NEW YORK (TheStreet) -- Goldcorp (GG)  shares are under pressure Friday, down 1.42% to $16.66 along with declining gold on the stronger dollar. 

Gold for June delivery is retreating 0.66% to $1,214.60 per ounce on the COMEX. 

The U.S. Dollar Index was recently up 0.3% against a basket of foreign currencies on anticipation that the Federal Reserve will raise rates sooner than later, given recent robust economic data.

This morning, the Commerce Department said that gross domestic product (GDP), expanded at a 0.8% seasonally adjusted annual rate in the first three months of 2016, up from the agency's previous estimate of a 0.5% increase.

Additionally, consumer sentiment came in strong at 94.7 in May, compared with April's 89, the Wall Street Journal noted.

"The high level of speculative interest and renewed interest rate hike speculation in the U.S. makes gold susceptible to a price correction in the short term," Commerzbank stated.

Separately, TheStreet Ratings currently has a "Hold" rating on the stock with a letter grade of C-.
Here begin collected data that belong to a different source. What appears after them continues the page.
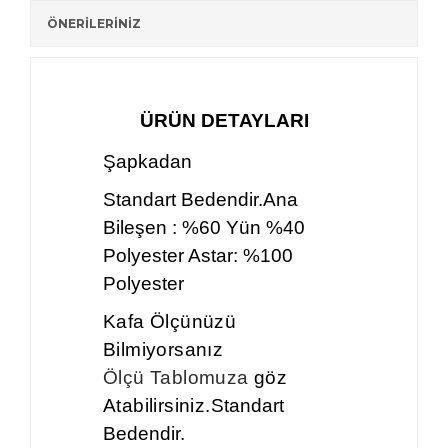
ÖNERİLERİNİZ
ÜRÜN DETAYLARI
Şapkadan
Standart Bedendir.Ana
Bileşen : %60 Yün %40
Polyester Astar: %100
Polyester
Kafa Ölçünüzü
Bilmiyorsanız
Ölçü Tablomuza
göz
Atabilirsiniz.
Standart
Bedendir.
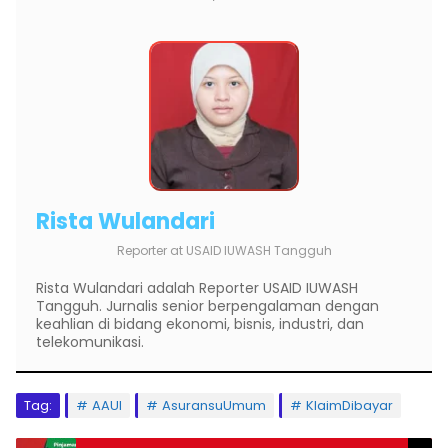
Rista Wulandari
Reporter
at
USAID IUWASH Tangguh
Rista Wulandari adalah Reporter USAID IUWASH
Tangguh. Jurnalis senior berpengalaman dengan
keahlian di bidang ekonomi, bisnis, industri, dan
telekomunikasi.
Tag:
AAUI
AsuransuUmum
KlaimDibayar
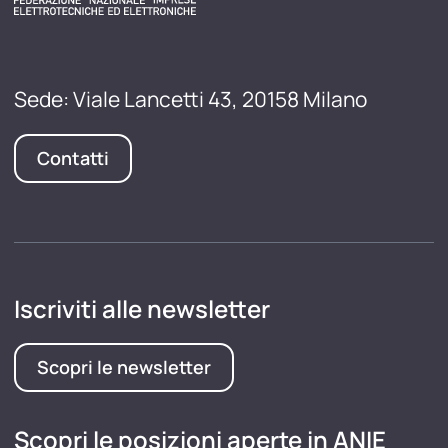
Sede: Viale Lancetti 43, 20158 Milano
Contatti
Iscriviti alle newsletter
Scopri le newsletter
Scopri le posizioni aperte in ANIE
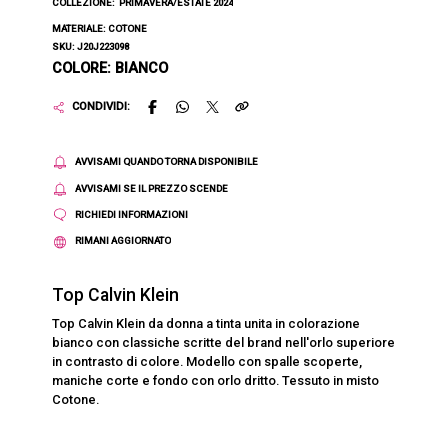
COLLEZIONE:
PRIMAVERA/ESTATE 2024
MATERIALE: COTONE
SKU: J20J223098
COLORE: BIANCO
CONDIVIDI:
AVVISAMI QUANDO TORNA DISPONIBILE
AVVISAMI SE IL PREZZO SCENDE
RICHIEDI INFORMAZIONI
RIMANI AGGIORNATO
Top Calvin Klein
Top Calvin Klein da donna a tinta unita in colorazione
bianco con classiche scritte del brand nell'orlo superiore
in contrasto di colore. Modello con spalle scoperte,
maniche corte e fondo con orlo dritto. Tessuto in misto
Cotone.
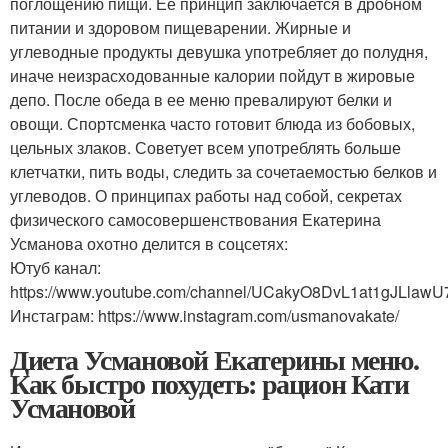
поглощению пищи. Ее принцип заключается в дробном
питании и здоровом пищеварении. Жирные и
углеводные продукты девушка употребляет до полудня,
иначе неизрасходованные калории пойдут в жировые
депо. После обеда в ее меню превалируют белки и
овощи. Спортсменка часто готовит блюда из бобовых,
цельных злаков. Советует всем употреблять больше
клетчатки, пить воды, следить за сочетаемостью белков и
углеводов. О принципах работы над собой, секретах
физического самосовершенствования Екатерина
Усманова охотно делится в соцсетях:
Ютуб канал:
https://www.youtube.com/channel/UCakyO8DvL1at1gJLlaw
Инстаграм: https://www.instagram.com/usmanovakate/
Диета Усмановой Екатерины меню.
Как быстро похудеть: рацион Кати
Усмановой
The company's strengths can be seen in multiple areas, such as its increase in net income, largely solid financial position with reasonable debt levels by most measures and expanding profit margins. However, as a counter to these strengths, we also find weaknesses including disappointing return on equity and a generally disappointing performance in the stock itself.

Recently, TheStreet Ratings objectively rated this stock according to its "risk-adjusted" total return prospect over a 12-month investment horizon. Not based on the news in any given day, the rating may differ from Jim Cramer's view or that of this article's author.